On a Monday morning in mid-August, my wife, our two dogs, and I were staying at the Westin Hotel in Providence (the Westin is dog-friendly, by the way). We have two dogs: a small, 15 lbs chihuahua-pug mix and a large, 60 lbs golden retriever-poodle mix (often called a “goldendoodle“). The four of us were in the elevator. I was carrying the luggage and my wife had the dogs. Both dogs are generally extraordinarily well behaved. The big dog is even a pet-assisted therapy dog, and she has worked with dozens of mentally and physically challenged individuals. She is, however, quite strong, and when she pulls she can easily over-power my wife. The elevator stopped and the doors opened before we got to our floor, but my wife erroneously started to get out. The big dog started to follow her and I, not wanting my wife to get over powered, grabbed her by the collar (the dog’s collar, not my wife’s). I also thought or meant to say “This isn’t our floor.” I learned later that what I actually said was “Don’t get out.” Simultaneously, I saw Michael Vick standing in the hotel hallway, seemingly waiting for the elevator. He gave me what I can only describe as a “weird” look. In my head, it seemed like some type of acknowledgement that he wasn’t welcome in the elevator with us and our four legged children. It’s also possible he didn’t even hear what I said. The doors closed with Vick still in the hallway. To this day I’m still not sure about the exact order of events. Did I see and recognize Vick first, followed by my grabbing our dog’s collar as a protective instinct? Or did it all happen in reverse, creating only an appearance of judgment and disapproval from Vick’s perspective.

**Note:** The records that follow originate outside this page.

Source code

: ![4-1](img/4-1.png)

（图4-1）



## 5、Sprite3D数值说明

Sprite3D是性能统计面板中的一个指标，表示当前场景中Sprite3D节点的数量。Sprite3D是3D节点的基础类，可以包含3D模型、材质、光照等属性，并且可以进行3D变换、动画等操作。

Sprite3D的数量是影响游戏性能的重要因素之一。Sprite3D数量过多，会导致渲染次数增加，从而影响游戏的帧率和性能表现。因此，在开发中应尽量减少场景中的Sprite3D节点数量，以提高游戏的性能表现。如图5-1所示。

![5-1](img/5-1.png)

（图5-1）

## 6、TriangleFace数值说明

Since this encounter I have struggled with whether my reaction, intentional or not, was fair and appropriate. I doubt anyone could blame me for perhaps not wanting to share an elevator with someone with Vick’s past. At the same time, is there a point when forgiveness and reconciliation are appropriate? Would exposure to a therapy dog, even if for only a brief elevator ride, have had some rehabilitative effect? The Eagles were in Providence for a preseason game against the Patriots. The Eagles lost and Vick suffered a minor injury. For the first time in my life I was mildly happy about a Patriots victory. Perhaps I’ve answered my own questions.